--- Text under study ---

Guttman, et al. Standards Track [Page 28] RFC 2608 Service Location Protocol, Version 2 June 1999

 SLP SPIs deployed in a site MUST be unique.  An SLP SPI used for
 BSD=0x0002 must not be the same as used for some other BSD.
 All SLP agents MUST implement DSA [20] (BSD=0x0002).  SAs MUST
 register services with DSA authentication blocks, and they MAY
 register them with other authentication blocks using other
 algorithms.  SAs MUST use DSA authentication blocks in SrvDeReg
 messages and DAs MUST use DSA authentication blocks in unsolicited
 DAAdverts.

9.2.1. SLP Message Authentication Rules

 The sections below define how to calculate the value to apply to the
 algorithm identified by the BSD value.  The components listed are
 used as if they were a contiguous single byte aligned buffer in the
 order given.
    URL
        16-bit Length of SLP SPI String, SLP SPI String.
        16-bit Length of URL, URL,
        32-bit Timestamp.
    Attribute List
        16-bit Length of SLP SPI String, SLP SPI String,
        16-bit length of <attr-list>, <attr-list>,
        32-bit Timestamp.
    DAAdvert
        16-bit Length of SLP SPI String, SLP SPI String,
        32-bit DA Stateless Boot Timestamp,
        16-bit Length of URL, URL,
        16-bit Length of <attr-list>, <attr-list>,
        16-bit Length of DA's <scope-list>, DA's <scope-list>,
        16-bit Length of DA's <SLP SPI List>, DA's <SLP SPI List>,
        32-bit Timestamp.
        The first SLP SPI is the SLP SPI in the Authentication
        Block.  This SLP SPI indicates the keying material and other
        parameters to use to verify the DAAdvert.  The SLP SPI List is
        the list of SLP SPIs the DA itself supports, and is able to
        verify.
    SAAdvert
        16-bit Length of SLP SPI String, SLP SPI String,
        16-bit Length of URL, URL,
        16-bit Length of <attr-list>, <attr-list>,
        16-bit Length of <scope-list>, <scope-list>,
        32-bit Timestamp.

Guttman, et al. Standards Track [Page 29] RFC 2608 Service Location Protocol, Version 2 June 1999

9.2.2 DSA with SHA-1 in Authentication Blocks

 BSD=0x0002 is defined to be DSA with SHA-1.  The signature
 calculation is defined by [20].  The signature format conforms to
 that in the X.509 v3 certificate:
  1. The signature algorithm identifier (an OID)
  2. The signature value (an octet string)
  3. The certificate path.
 All data is represented in ASN.1 encoding:
      id-dsa-with-sha1 ID  ::=  {
                      iso(1) member-body(2) us(840) x9-57 (10040)

--- Extracted data ---

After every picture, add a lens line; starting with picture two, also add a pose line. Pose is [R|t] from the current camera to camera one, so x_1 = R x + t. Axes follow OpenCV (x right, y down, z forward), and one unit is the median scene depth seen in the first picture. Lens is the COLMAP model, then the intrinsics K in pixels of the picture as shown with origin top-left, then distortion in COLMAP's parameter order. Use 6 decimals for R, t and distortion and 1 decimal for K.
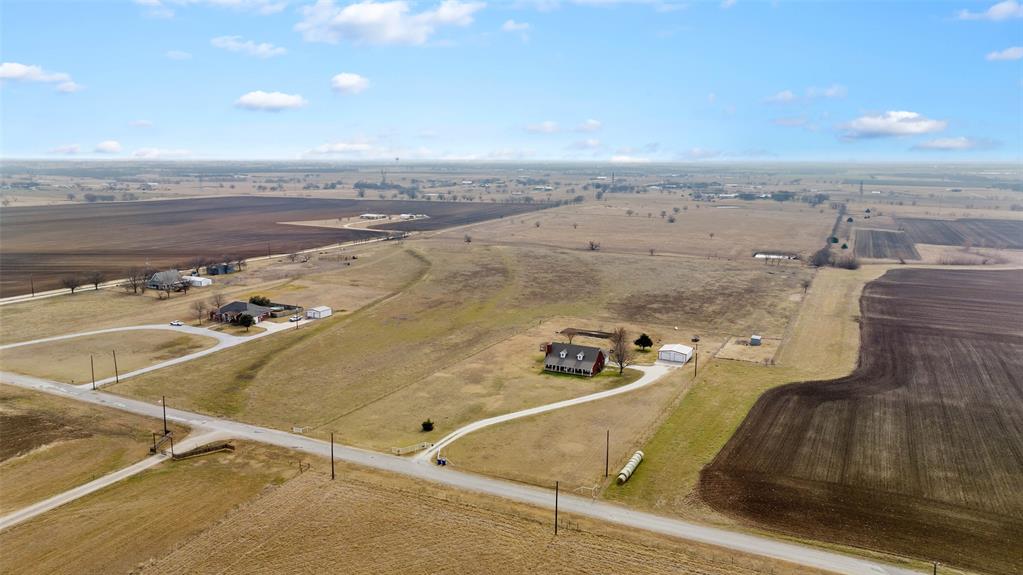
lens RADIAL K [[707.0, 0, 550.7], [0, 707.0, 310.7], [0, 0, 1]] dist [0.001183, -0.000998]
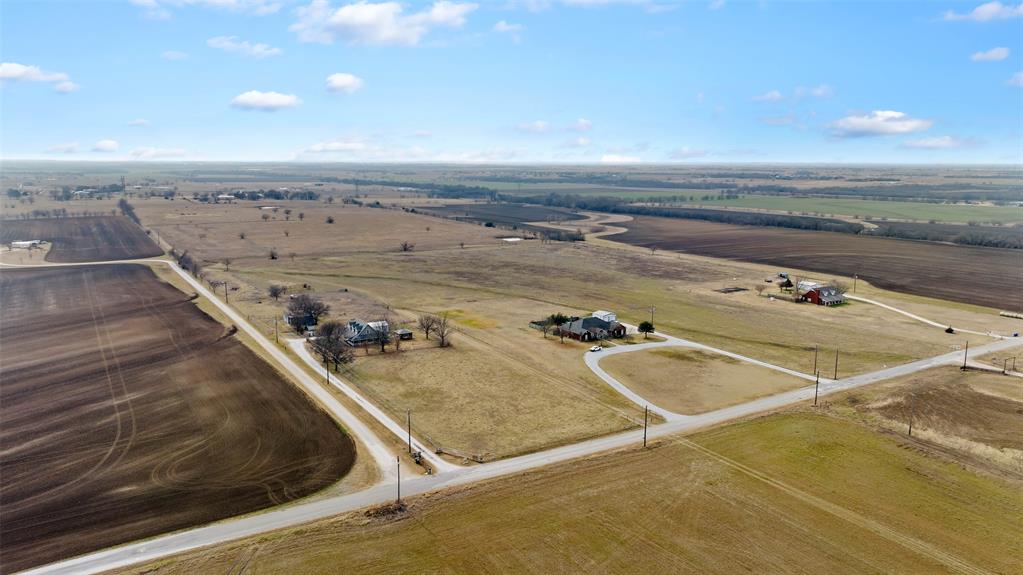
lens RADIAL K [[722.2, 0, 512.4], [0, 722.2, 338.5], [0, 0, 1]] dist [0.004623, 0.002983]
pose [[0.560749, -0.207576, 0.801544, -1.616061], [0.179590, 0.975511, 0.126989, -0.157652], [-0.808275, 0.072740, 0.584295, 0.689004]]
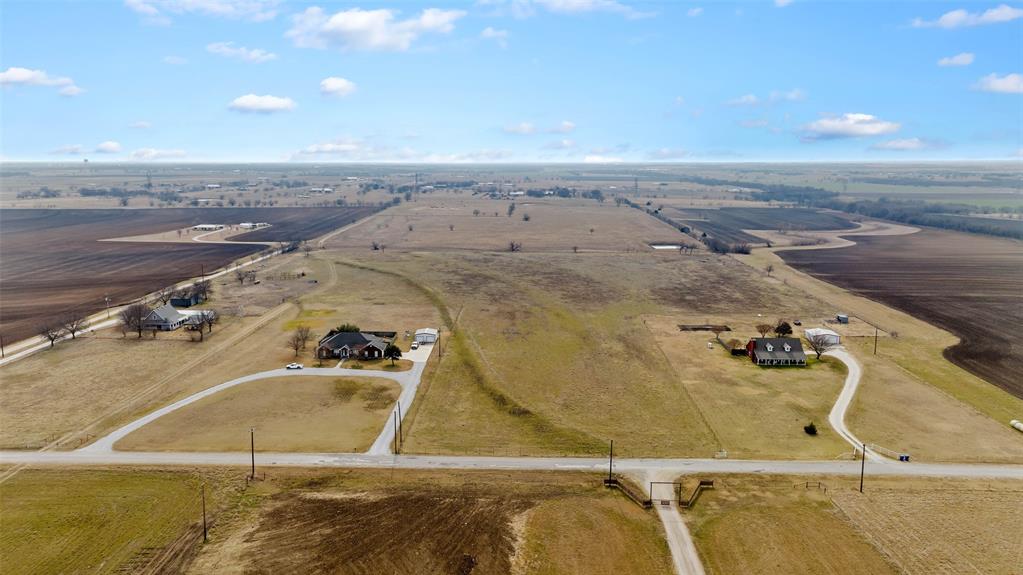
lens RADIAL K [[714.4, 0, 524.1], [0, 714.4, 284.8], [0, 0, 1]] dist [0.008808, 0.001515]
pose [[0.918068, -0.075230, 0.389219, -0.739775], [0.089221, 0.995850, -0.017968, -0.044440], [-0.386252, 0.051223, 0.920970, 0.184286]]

---

Requirement -
Reproduce the passage of the RFC excerpt starting with "BSD=0x0002 is defined" and going on through "The certificate path.". The rows were taken from a different source than the RFC excerpt.

Exercise answer -
BSD=0x0002 is defined to be DSA with SHA-1.  The signature
 calculation is defined by [20].  The signature format conforms to
 that in the X.509 v3 certificate:
  1. The signature algorithm identifier (an OID)
  2. The signature value (an octet string)
  3. The certificate path.